İktidar partisinden ve muhalefetten birer parlamenteri yanıma alarak Bakan Nabi Avcı’yı ziyarete gittim. 20 dakika niyetiyle gittik ama iki saat sürdü. Orada kendisine izah ettik, ders ücretine karşı öğretmenlik kabul edilemez. Doğrudur, hiçbir seçmeli ders için kadro yok ama Kürtçe dersinin bir istisnai durumu var. Her caminin imamını Kuran-ı Kerim dersine sokabilirsin. Ama Kürtçe dersine herkesi sokamazsın. Bu kabul edilebilir bir tavır değil. Böyle giderse bu ders için öğretmen bulamayacağız. Eğer iki kuruş ders ücretinde ısrar edilirse bu talep sıfıra iner. Size de çok tepki doğar, bize de doğar dedim. Bu tepkileri göğüsleyebilecekseniz tamam, yoksa bir formül bulun. Talim Terbiye Kurulu Başkanı da oradaydı ve bir formül üzerinde konuşuldu. Şu formül önerildi; bu sene tercih edenlerin sayısı belli olsun, biz de istatistikler son haliyle elimize geçtiği zaman sizin mezun edeceğiniz öğretmen adaylarını Milli Eğitim müdürlüklerinin emrine vereceğiz. Onlar da Kürtçeyi tercih eden okullara bunları maaşlı olarak dağıtsınlar. Maaşlı olacak ama kadro olmayacak.

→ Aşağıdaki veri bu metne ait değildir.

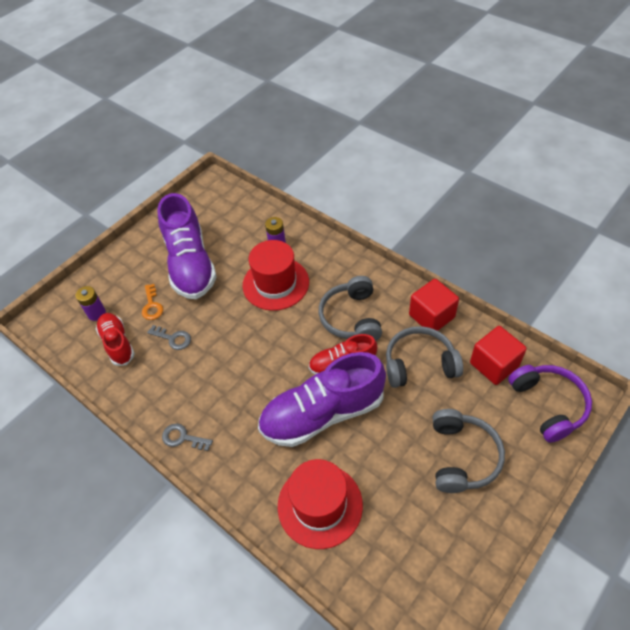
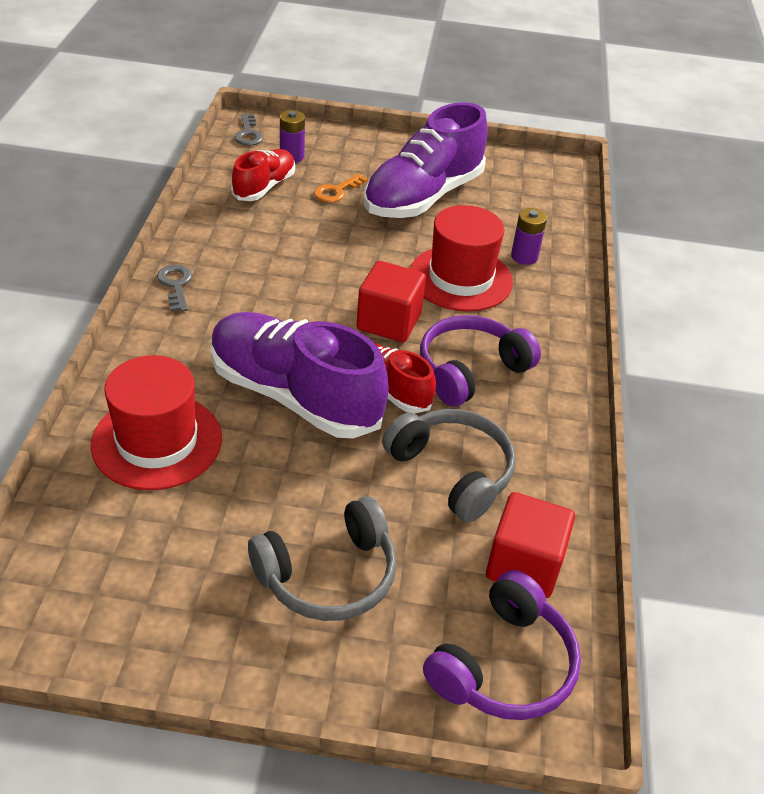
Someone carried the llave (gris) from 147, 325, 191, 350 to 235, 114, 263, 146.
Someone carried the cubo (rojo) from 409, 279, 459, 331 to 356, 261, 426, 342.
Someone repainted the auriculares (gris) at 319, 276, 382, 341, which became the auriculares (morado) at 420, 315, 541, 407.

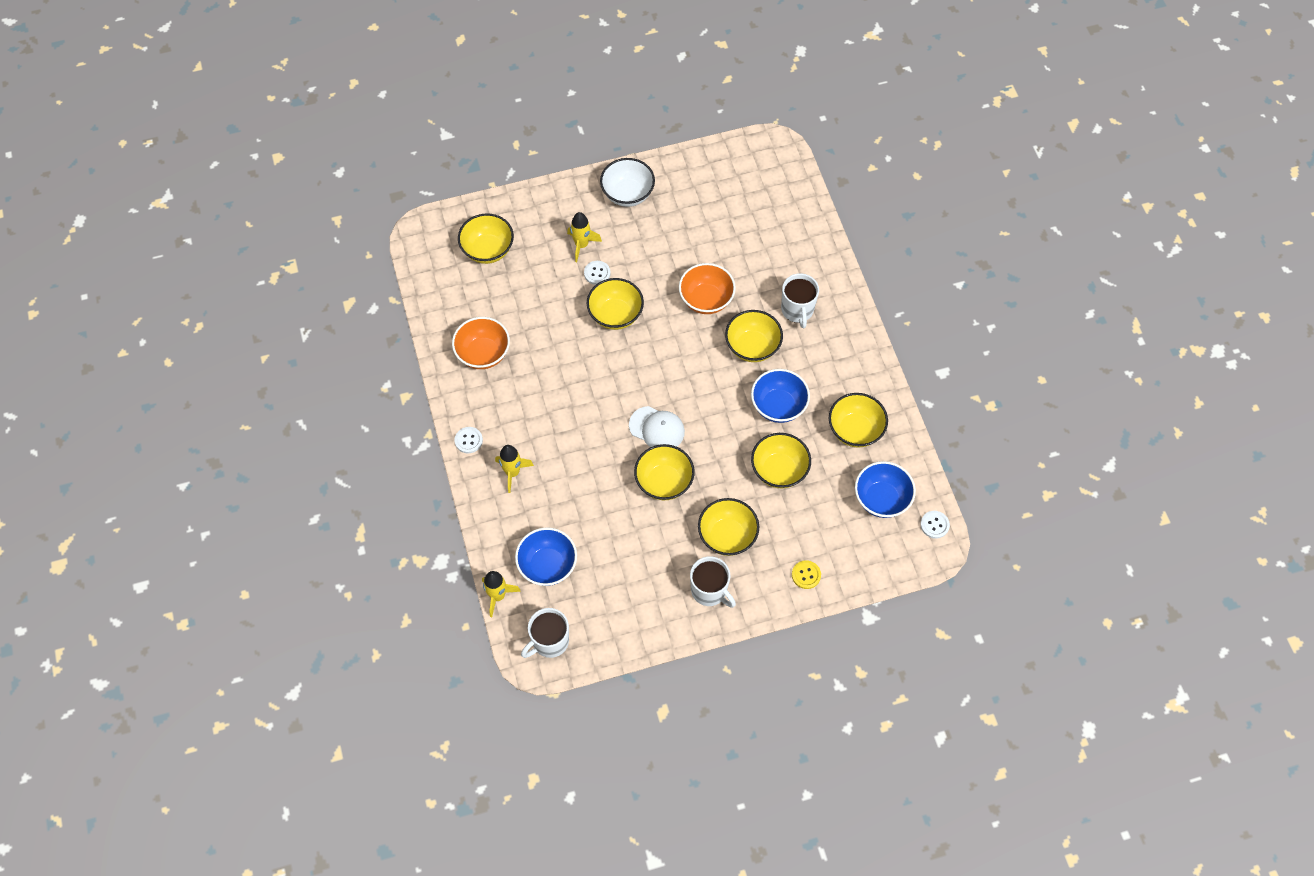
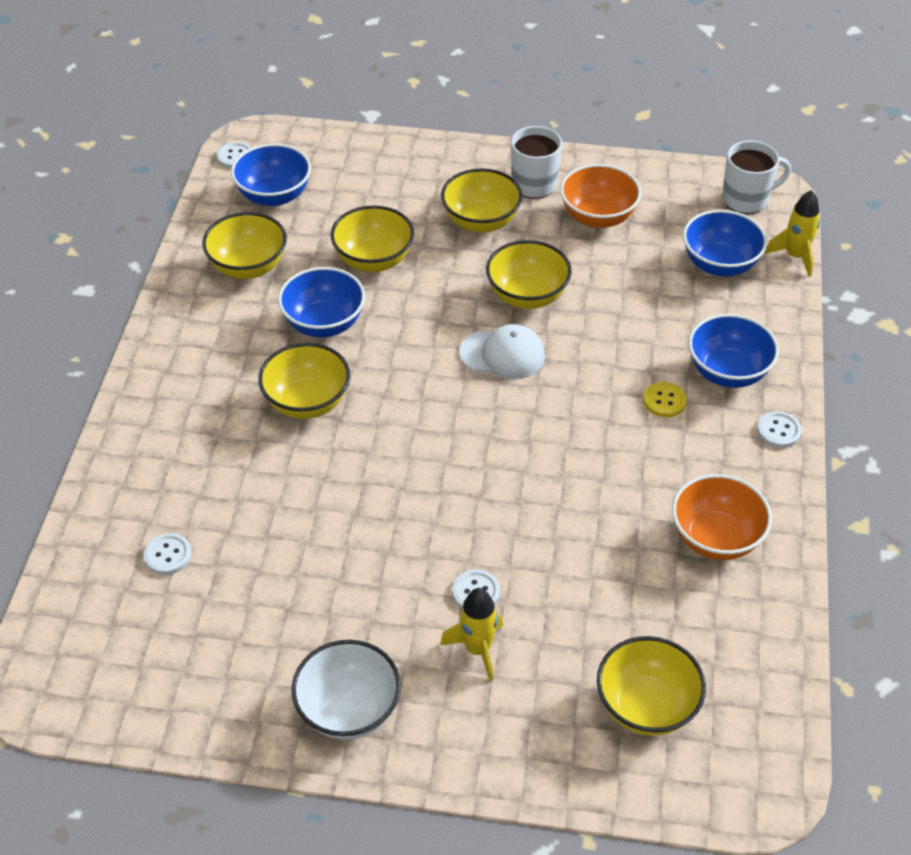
Someone took away the cuenco (amarillo) at 587, 278, 644, 330.
Someone took away the taza (blanco) at 781, 273, 819, 328.
Someone put down the botón (blanco) at 144, 533, 192, 575.
Someone carried the cuenco (naranja) from 679, 263, 736, 314 to 560, 164, 642, 228.
Someone carried the botón (amarillo) from 792, 560, 821, 589 to 643, 382, 687, 417.
Someone swapped the cohete (amarillo) at 495, 445, 534, 493 for the cuenco (azul) at 689, 314, 779, 388.
Someone rotated the gorra (blanco) at 629, 406, 685, 447 by 135 degrees clockwise.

Konuştuğum mezunlar bu formüle de tepkili. Siz neden uygun buldunuz?
Bakan haklıdır, çünkü şu anki mevzuatta kadro yok. Bu sözü verdiler. Eylülde adaylarımızı maaşlı olarak istihdam edecekler. Bu da bütün seçmeli dersler arasında Kürtçeye bir istisna olarak sağlanacak. Bir ara formül olarak bu yıl böyle yapılabilir. Ancak gelecek yıl kesin çözüm bulmak gerekecek. Bir merkez kadro oluşturulabilir, o merkez kadro her yıl bir yere gönderilebilir. Bu o kadar zor bir şey değil. Ama benim endişem bu yıl için verilen aylıklı, maaşlı istihdam formülünün bile işlemeyeceği ki, o zaman çok kötü olur.
Kötü olur derken?
Ben tasımı tarağımı toplayıp, çadırımı da hazırlayıp öğrencilerle birlikte Bakanlığın önüne gideceğim. Artık ikinci bir Gezi Parkı mı olur bilemiyorum, ama gidip orada kamp kuracağım.